‘You don’t say so,’ replied Décamps, ‘and there’s my brother who wanted to go out shooting again to-day.’
‘Mademoiselle Camargo does not advise his doing so,’ remarked the doctor.
‘How so?’
‘My dear friend, I have been providing you with an inexpensive but reliable barometer. Each time you see Mademoiselle Camargo climb to the top of her ladder it’s a sure sign of rain; when she remains at the bottom you may count on fine weather, and if she goes up half-way, don’t venture out without your umbrella; changeable, changeable.’
‘Dear me, dear me,’ said Décamps.
During the next six months Mademoiselle Camargo continued to foretell the weather with perfect and unerring regularity. But for painful reasons into which we need not inquire too closely, Mademoiselle’s useful career soon closed, and she left a blank in the ménagerie.
THE WOODPECKER TAPPING ON THE HOLLOW OAK TREE
Most children who were taught music forty or fifty years ago, learnt as one of their first tunes an air called ‘The Woodpecker Tapping on the Hollow Oak Tree.’ Oak trees are not the only ones that woodpeckers, and especially American woodpeckers, ‘tap’ on.
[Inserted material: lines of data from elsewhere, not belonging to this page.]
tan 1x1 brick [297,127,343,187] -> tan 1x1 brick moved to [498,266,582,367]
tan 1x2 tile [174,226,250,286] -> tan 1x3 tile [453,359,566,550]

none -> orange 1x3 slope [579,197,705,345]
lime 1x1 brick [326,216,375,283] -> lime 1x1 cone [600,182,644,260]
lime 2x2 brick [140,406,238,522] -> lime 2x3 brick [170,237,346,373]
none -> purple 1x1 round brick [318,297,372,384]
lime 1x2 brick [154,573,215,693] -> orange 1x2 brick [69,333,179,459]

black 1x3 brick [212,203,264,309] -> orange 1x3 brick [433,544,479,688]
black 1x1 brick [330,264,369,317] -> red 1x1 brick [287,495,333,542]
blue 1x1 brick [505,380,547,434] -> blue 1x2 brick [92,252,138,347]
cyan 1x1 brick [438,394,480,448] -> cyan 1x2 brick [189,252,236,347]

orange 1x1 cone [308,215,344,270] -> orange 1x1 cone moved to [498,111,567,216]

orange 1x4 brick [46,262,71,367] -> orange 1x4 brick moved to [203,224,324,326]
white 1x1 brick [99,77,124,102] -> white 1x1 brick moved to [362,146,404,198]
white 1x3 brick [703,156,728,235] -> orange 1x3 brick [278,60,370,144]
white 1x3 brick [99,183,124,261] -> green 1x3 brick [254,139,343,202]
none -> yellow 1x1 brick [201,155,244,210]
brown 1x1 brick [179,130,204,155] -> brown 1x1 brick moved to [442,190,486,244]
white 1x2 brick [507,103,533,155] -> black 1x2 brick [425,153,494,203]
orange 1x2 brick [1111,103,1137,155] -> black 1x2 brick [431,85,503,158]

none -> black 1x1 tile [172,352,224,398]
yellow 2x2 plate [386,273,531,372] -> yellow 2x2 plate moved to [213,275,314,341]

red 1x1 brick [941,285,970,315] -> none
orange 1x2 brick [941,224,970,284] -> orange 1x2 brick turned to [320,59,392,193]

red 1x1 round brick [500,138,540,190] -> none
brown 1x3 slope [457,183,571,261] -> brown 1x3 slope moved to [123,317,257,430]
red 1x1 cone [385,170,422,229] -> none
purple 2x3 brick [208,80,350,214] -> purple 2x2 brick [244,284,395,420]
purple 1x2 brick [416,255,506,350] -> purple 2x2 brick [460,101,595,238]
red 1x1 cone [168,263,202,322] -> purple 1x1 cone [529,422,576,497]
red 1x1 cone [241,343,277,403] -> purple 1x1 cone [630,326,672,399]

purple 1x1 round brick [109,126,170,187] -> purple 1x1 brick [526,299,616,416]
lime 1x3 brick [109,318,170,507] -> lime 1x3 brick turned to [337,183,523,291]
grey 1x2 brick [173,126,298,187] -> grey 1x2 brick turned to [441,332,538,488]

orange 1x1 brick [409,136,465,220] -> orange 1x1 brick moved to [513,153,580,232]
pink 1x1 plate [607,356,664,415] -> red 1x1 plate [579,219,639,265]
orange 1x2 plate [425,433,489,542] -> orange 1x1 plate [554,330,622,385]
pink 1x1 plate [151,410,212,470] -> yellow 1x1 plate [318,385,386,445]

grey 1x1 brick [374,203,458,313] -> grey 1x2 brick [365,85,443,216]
There is hardly any old tree which they disdain to work upon, sometimes for food, sometimes for nesting purposes, sometimes it would seem merely for the sake of employment and of keeping their bills in order.
For the woodpecker’s bill is a very powerful instrument, and can get through a great deal of work. In the case of the ‘ivory-billed woodpecker,’ it is not only white, and hard, and strong, but it has a ribbed surface, which tends to prevent its breaking, and even if he does not form one of this class, the woodpecker is as clever in his own line as any carpenter, and more industrious than many. The moment that he notices symptoms of decay in any tree, he flies off to make a careful examination of it, and when he has decided on the best mode of attack, he loses no time, and has even been known to strip all the bark off a dead pine tree of thirty feet long in less than twenty minutes. And this not in little bits, but in sheets five or six feet long, and as whole as the fleece of a sheep when it is sheared.